↓↓↓
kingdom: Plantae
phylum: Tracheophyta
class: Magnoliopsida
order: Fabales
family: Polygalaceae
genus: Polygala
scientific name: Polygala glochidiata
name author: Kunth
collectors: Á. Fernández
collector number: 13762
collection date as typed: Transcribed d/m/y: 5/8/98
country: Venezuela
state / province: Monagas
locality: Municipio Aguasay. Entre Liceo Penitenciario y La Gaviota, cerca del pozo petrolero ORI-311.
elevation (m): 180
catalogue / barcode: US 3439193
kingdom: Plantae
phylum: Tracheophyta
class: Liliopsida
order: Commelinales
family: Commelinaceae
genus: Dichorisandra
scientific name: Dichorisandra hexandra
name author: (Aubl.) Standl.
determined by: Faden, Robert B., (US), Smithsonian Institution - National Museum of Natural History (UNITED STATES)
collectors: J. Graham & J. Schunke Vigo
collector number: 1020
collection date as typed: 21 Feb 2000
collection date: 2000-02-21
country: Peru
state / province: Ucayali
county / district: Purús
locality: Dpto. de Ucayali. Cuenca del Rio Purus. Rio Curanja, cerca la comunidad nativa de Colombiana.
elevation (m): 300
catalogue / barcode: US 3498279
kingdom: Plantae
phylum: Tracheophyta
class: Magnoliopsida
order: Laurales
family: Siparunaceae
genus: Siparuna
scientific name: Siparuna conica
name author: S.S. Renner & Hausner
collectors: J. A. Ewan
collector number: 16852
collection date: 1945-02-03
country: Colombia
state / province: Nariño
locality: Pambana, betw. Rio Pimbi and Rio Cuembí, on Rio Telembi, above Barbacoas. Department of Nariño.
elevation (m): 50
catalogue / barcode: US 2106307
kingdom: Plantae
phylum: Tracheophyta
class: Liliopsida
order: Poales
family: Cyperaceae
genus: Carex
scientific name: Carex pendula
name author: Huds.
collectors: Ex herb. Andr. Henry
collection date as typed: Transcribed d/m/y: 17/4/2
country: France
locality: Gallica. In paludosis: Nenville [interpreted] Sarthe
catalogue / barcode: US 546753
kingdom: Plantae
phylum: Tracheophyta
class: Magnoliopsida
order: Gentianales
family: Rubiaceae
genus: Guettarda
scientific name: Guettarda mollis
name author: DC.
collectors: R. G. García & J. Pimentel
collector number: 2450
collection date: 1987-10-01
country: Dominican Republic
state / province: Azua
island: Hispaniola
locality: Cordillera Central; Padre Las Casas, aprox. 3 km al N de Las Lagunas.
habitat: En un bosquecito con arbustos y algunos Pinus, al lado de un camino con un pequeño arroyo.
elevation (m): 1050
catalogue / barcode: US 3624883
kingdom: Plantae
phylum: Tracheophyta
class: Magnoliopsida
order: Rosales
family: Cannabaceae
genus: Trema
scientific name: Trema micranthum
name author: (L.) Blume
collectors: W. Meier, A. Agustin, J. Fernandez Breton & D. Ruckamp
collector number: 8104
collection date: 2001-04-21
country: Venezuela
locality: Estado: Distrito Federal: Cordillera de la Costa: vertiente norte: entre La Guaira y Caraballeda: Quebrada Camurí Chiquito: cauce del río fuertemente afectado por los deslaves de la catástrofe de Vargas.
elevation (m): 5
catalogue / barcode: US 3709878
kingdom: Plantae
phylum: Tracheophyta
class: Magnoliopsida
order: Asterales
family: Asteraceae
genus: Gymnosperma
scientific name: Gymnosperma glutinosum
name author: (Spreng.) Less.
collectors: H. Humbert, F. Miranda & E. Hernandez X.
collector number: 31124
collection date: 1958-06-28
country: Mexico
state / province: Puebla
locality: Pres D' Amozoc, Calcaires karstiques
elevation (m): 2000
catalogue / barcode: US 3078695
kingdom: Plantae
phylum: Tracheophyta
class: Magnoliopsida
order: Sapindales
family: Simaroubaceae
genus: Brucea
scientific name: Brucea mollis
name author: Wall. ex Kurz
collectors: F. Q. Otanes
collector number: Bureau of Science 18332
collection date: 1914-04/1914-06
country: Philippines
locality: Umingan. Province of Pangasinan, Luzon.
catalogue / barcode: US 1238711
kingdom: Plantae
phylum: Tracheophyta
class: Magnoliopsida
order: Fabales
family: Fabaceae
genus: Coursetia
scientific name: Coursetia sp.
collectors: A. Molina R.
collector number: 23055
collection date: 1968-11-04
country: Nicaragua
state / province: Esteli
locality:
↑↑↑
**Written problem:** Retype every line of the records above verbatim, character for character, keeping each field name and value in its original order.

**Finished exercise:**
kingdom: Plantae
phylum: Tracheophyta
class: Magnoliopsida
order: Fabales
family: Polygalaceae
genus: Polygala
scientific name: Polygala glochidiata
name author: Kunth
collectors: Á. Fernández
collector number: 13762
collection date as typed: Transcribed d/m/y: 5/8/98
country: Venezuela
state / province: Monagas
locality: Municipio Aguasay. Entre Liceo Penitenciario y La Gaviota, cerca del pozo petrolero ORI-311.
elevation (m): 180
catalogue / barcode: US 3439193
kingdom: Plantae
phylum: Tracheophyta
class: Liliopsida
order: Commelinales
family: Commelinaceae
genus: Dichorisandra
scientific name: Dichorisandra hexandra
name author: (Aubl.) Standl.
determined by: Faden, Robert B., (US), Smithsonian Institution - National Museum of Natural History (UNITED STATES)
collectors: J. Graham & J. Schunke Vigo
collector number: 1020
collection date as typed: 21 Feb 2000
collection date: 2000-02-21
country: Peru
state / province: Ucayali
county / district: Purús
locality: Dpto. de Ucayali. Cuenca del Rio Purus. Rio Curanja, cerca la comunidad nativa de Colombiana.
elevation (m): 300
catalogue / barcode: US 3498279
kingdom: Plantae
phylum: Tracheophyta
class: Magnoliopsida
order: Laurales
family: Siparunaceae
genus: Siparuna
scientific name: Siparuna conica
name author: S.S. Renner & Hausner
collectors: J. A. Ewan
collector number: 16852
collection date: 1945-02-03
country: Colombia
state / province: Nariño
locality: Pambana, betw. Rio Pimbi and Rio Cuembí, on Rio Telembi, above Barbacoas. Department of Nariño.
elevation (m): 50
catalogue / barcode: US 2106307
kingdom: Plantae
phylum: Tracheophyta
class: Liliopsida
order: Poales
family: Cyperaceae
genus: Carex
scientific name: Carex pendula
name author: Huds.
collectors: Ex herb. Andr. Henry
collection date as typed: Transcribed d/m/y: 17/4/2
country: France
locality: Gallica. In paludosis: Nenville [interpreted] Sarthe
catalogue / barcode: US 546753
kingdom: Plantae
phylum: Tracheophyta
class: Magnoliopsida
order: Gentianales
family: Rubiaceae
genus: Guettarda
scientific name: Guettarda mollis
name author: DC.
collectors: R. G. García & J. Pimentel
collector number: 2450
collection date: 1987-10-01
country: Dominican Republic
state / province: Azua
island: Hispaniola
locality: Cordillera Central; Padre Las Casas, aprox. 3 km al N de Las Lagunas.
habitat: En un bosquecito con arbustos y algunos Pinus, al lado de un camino con un pequeño arroyo.
elevation (m): 1050
catalogue / barcode: US 3624883
kingdom: Plantae
phylum: Tracheophyta
class: Magnoliopsida
order: Rosales
family: Cannabaceae
genus: Trema
scientific name: Trema micranthum
name author: (L.) Blume
collectors: W. Meier, A. Agustin, J. Fernandez Breton & D. Ruckamp
collector number: 8104
collection date: 2001-04-21
country: Venezuela
locality: Estado: Distrito Federal: Cordillera de la Costa: vertiente norte: entre La Guaira y Caraballeda: Quebrada Camurí Chiquito: cauce del río fuertemente afectado por los deslaves de la catástrofe de Vargas.
elevation (m): 5
catalogue / barcode: US 3709878
kingdom: Plantae
phylum: Tracheophyta
class: Magnoliopsida
order: Asterales
family: Asteraceae
genus: Gymnosperma
scientific name: Gymnosperma glutinosum
name author: (Spreng.) Less.
collectors: H. Humbert, F. Miranda & E. Hernandez X.
collector number: 31124
collection date: 1958-06-28
country: Mexico
state / province: Puebla
locality: Pres D' Amozoc, Calcaires karstiques
elevation (m): 2000
catalogue / barcode: US 3078695
kingdom: Plantae
phylum: Tracheophyta
class: Magnoliopsida
order: Sapindales
family: Simaroubaceae
genus: Brucea
scientific name: Brucea mollis
name author: Wall. ex Kurz
collectors: F. Q. Otanes
collector number: Bureau of Science 18332
collection date: 1914-04/1914-06
country: Philippines
locality: Umingan. Province of Pangasinan, Luzon.
catalogue / barcode: US 1238711
kingdom: Plantae
phylum: Tracheophyta
class: Magnoliopsida
order: Fabales
family: Fabaceae
genus: Coursetia
scientific name: Coursetia sp.
collectors: A. Molina R.
collector number: 23055
collection date: 1968-11-04
country: Nicaragua
state / province: Esteli
locality:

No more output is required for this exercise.